The author weighs the positives and negatives of the Industrial Revolution, and draws a favorable conclusion: “The Industrial Revolution, which first developed its irresistible momentum in the 1780s . . . is often presented as a time of horror for working men. In fact it was the age, above all, in history of matchless opportunities for penniless men with powerful brains and imaginations, and it is astonishing how quickly they came to the fore.” In fact, in the early 19th century there was not yet a schism (real or imagined) between the industrial and the aesthetic.
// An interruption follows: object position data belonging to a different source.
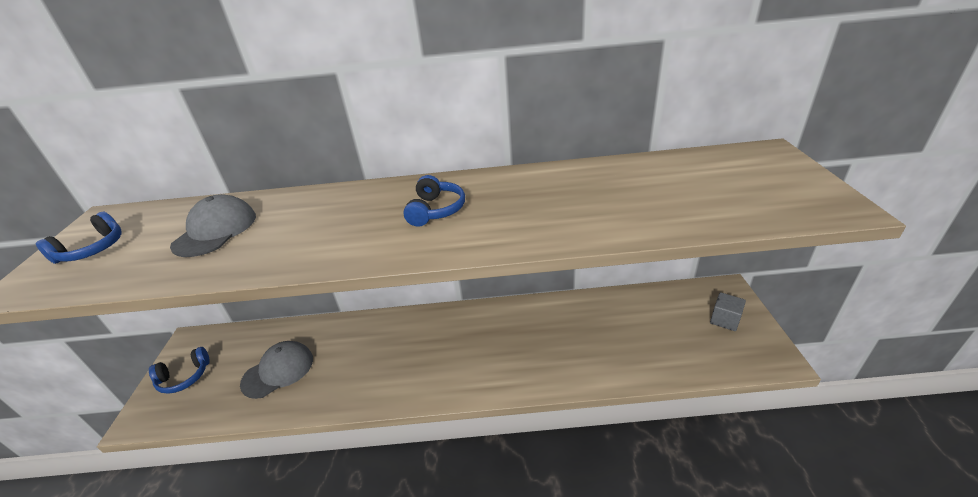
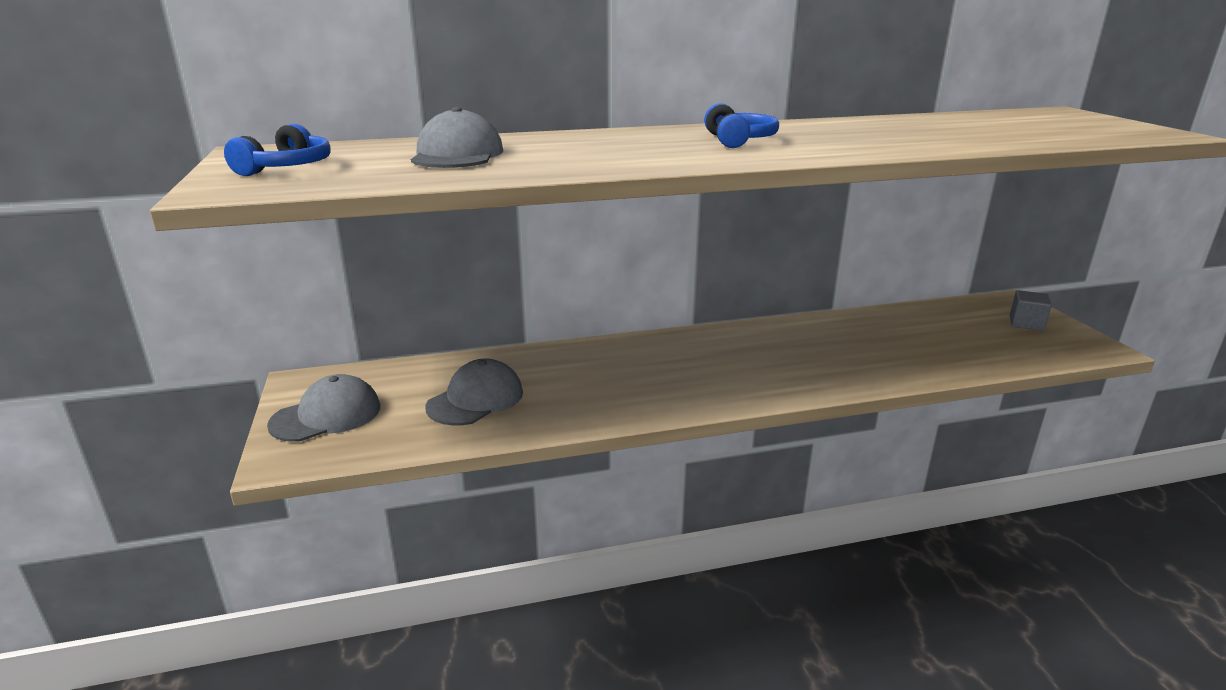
camera: 15 degrees left, 10 degrees down
blue headphones [149,347,210,394] -> grey cap [267,374,380,442]

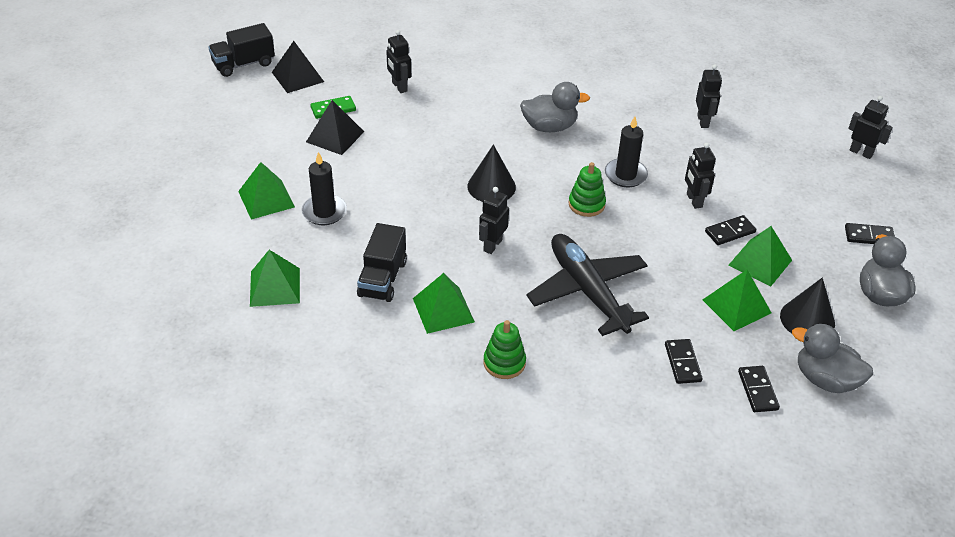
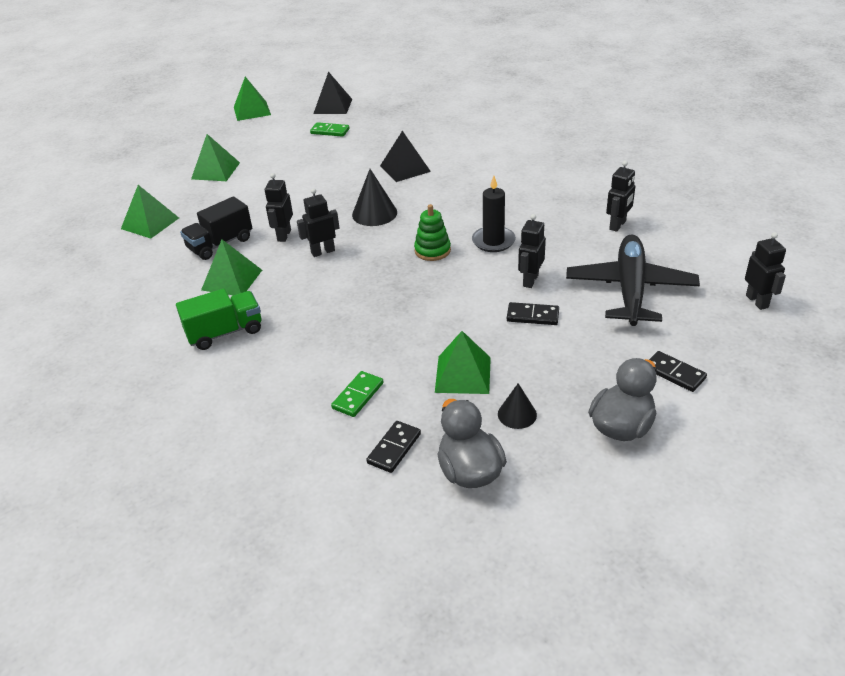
camera: 40 degrees right, 5 degrees down
black truck [208,23,275,77] -> none
black candle [301,152,347,225] -> none
black pyramid [306,100,364,155] -> black pyramid moved to [380,131,431,182]
black robot [386,30,411,93] -> black robot moved to [265,173,293,242]
green stacking toy [484,320,526,379] -> green truck [176,289,261,350]
grey duck [520,82,590,132] -> none
black plane [526,234,649,336] -> black plane moved to [566,234,700,326]
black domino [665,339,703,384] -> green domino [331,371,383,417]
green pyramid [728,226,792,287] -> green pyramid moved to [234,77,271,121]
black cone [780,277,835,333] -> black cone [498,383,537,429], size x0.63

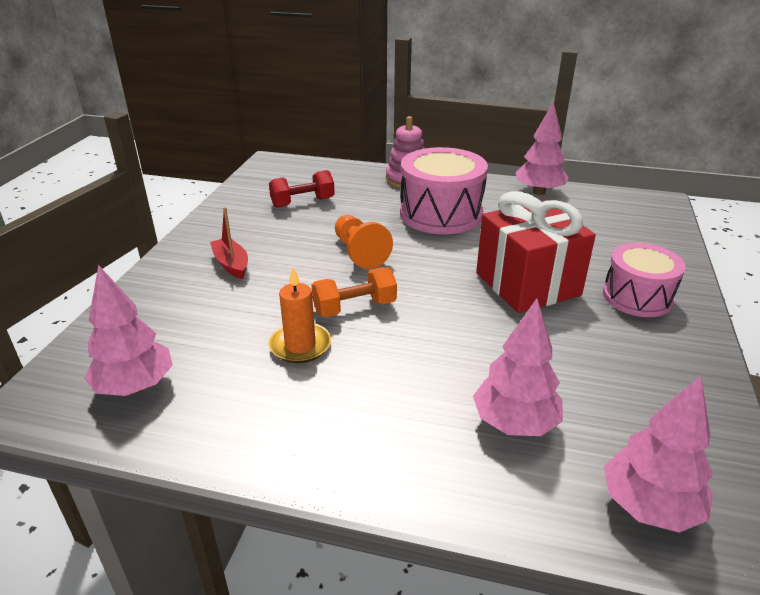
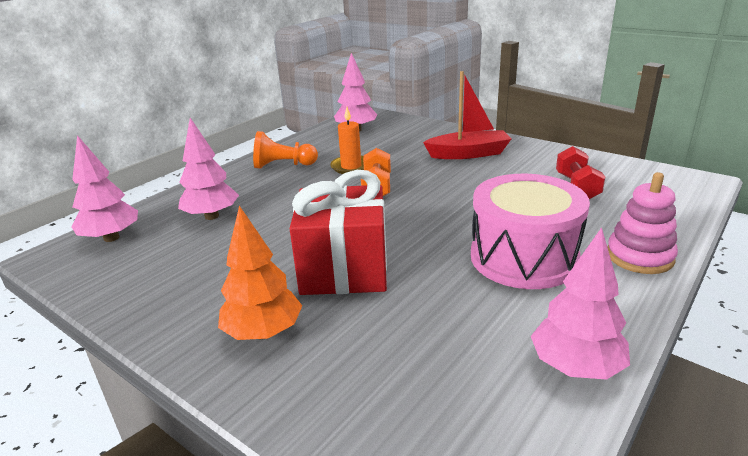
camera: 115 degrees right, 5 degrees down
red boat [210,207,248,279] -> red boat [423,71,511,159], size x1.59
orange pawn [335,215,393,269] -> orange pawn moved to [253,131,318,169]
pink drum [603,243,686,317] -> orange tree [218,205,302,340]

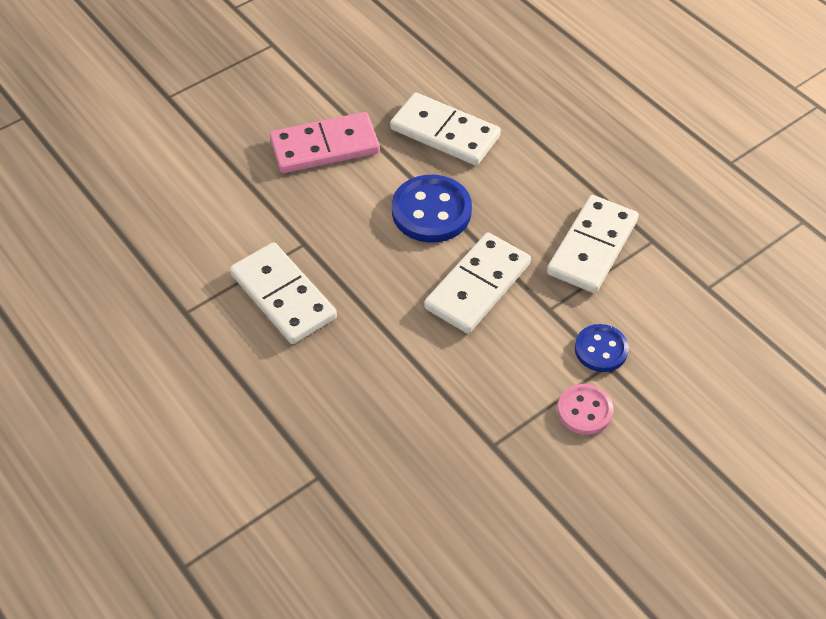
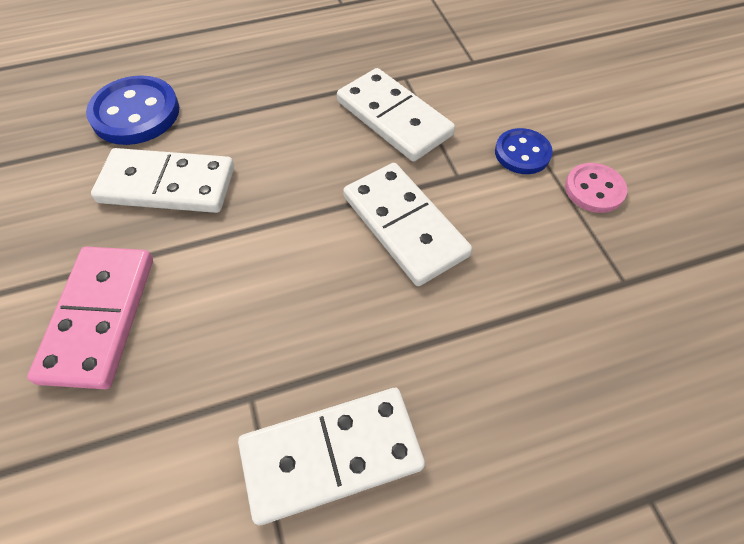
camera: 70 degrees left, 5 degrees up
white domino [390,93,501,166] -> white domino turned 45 degrees clockwise [91,148,234,213]
blue button [392,175,472,243] -> blue button moved to [86,75,179,145]

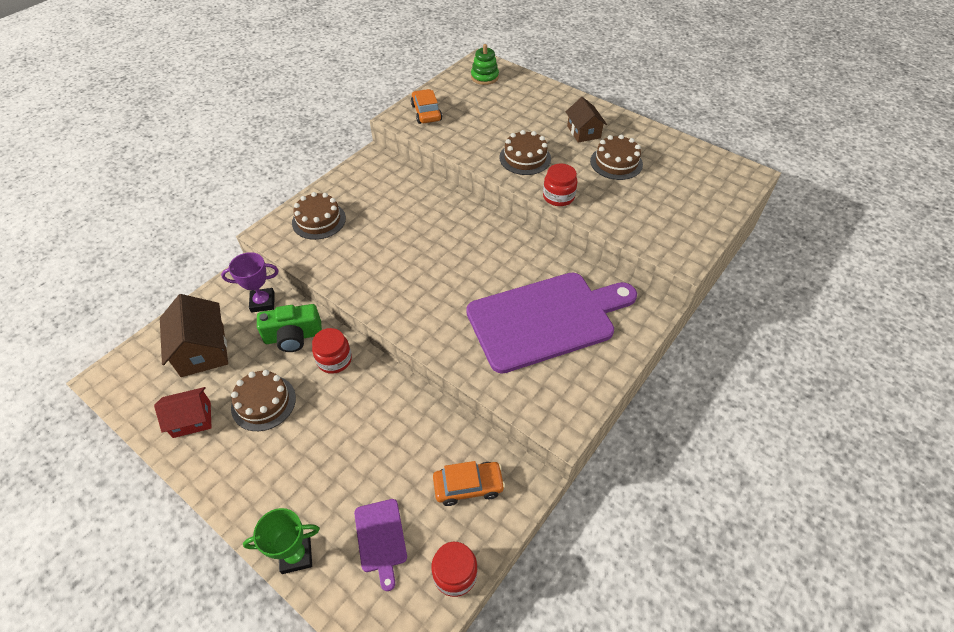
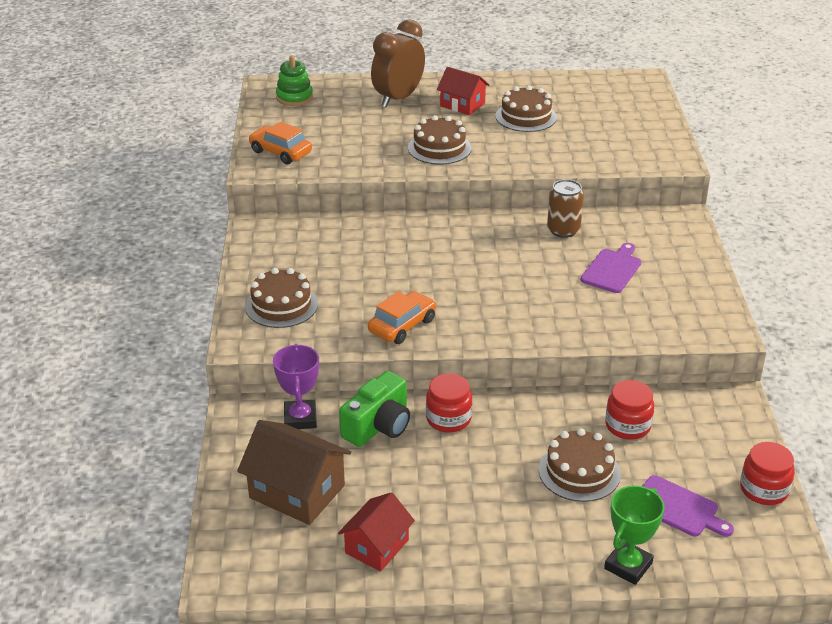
camera: 40 degrees left, 15 degrees down
purple trophy [221,252,279,313] -> purple trophy turned 45 degrees counterclockwise [273,344,319,429]
brown cake [231,370,296,431] -> brown cake moved to [539,428,621,502]
orange car [433,461,505,506] -> orange car moved to [368,291,436,344]
purple cutting board [466,273,637,374] -> purple cutting board [580,243,641,293], size x0.42
red jar [543,164,577,206] -> red jar moved to [605,380,654,440]
brown house [566,97,607,143] -> red house [437,67,489,115]
none -> brown clock [371,19,425,107]
none -> brown can [547,179,584,238]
At the dawn of the modern, men “saw art and science, industry and nature as a continuum of creation and the quest for knowledge as a common activity, shared by chemists and poets, painters and engineers, inventors and philosophers alike . . . . Men spoke of the ‘art of machine making’ and those who designed the great engines and structures were often artists, also, in the sense we understand the word today.”
The power and, in Schumpeterian terms, creative destruction of the Industrial Revolution mirrored an overarching aspect of the birth of modernity—its gigantism. Johnson declares, “The modern age was beckoning [man] into the wilderness, to conquer it.” And while the Industrial Revolution unleashed creative energy, much darker forces also came to the fore. Johnson identifies the seeds of totalitarianism, instability, and terrorism, including the Napoleonic genesis of secret state police, as well as Hegel’s “force of history” and his world-spirit nation with its commensurate “absolute autonomy.” As Johnson points out, “So the forces of progress spread rapidly in these years, sometimes like a manumission, sometimes like a plague.”
Johnson examines many other aspects of the birth of the modern, including Andrew Jackson’s presidential campaign and its effect on the American political system (e.g., the introduction of the “kitchen cabinet,” the use of the political machine, the increased role of the press, and a transfer of power from the elite to the nation’s populace), the Treaty of Ghent as “one of the great acts of statesmanship in history,” commercialization of music, the role of the artist in society, the beginning of interior decorating and developments in fashion, increased incidents of body snatching (a strange link between great surgeons and gangs of criminals), suicide at tempts among the prominent (including “poor Augur, the perpetual secretary of the Acad6mie francaise, who killed himself in a fit of depression at the triumph of romantic over classical-style literature”), as well as political developments from all major points on the globe.
This is a stunning book in terms of its breadth and depth of knowledge. But it is important for its sober and balanced view of history; for its illustrations that freedom is superior to totalitarianism on both material and moral grounds; and for its recognition that the word “progress” has numerous definitions often quite different from each other. Few will be disappointed with this historical tour de force.
Mr. Keating is New York Director of Citizens for a Sound Economy.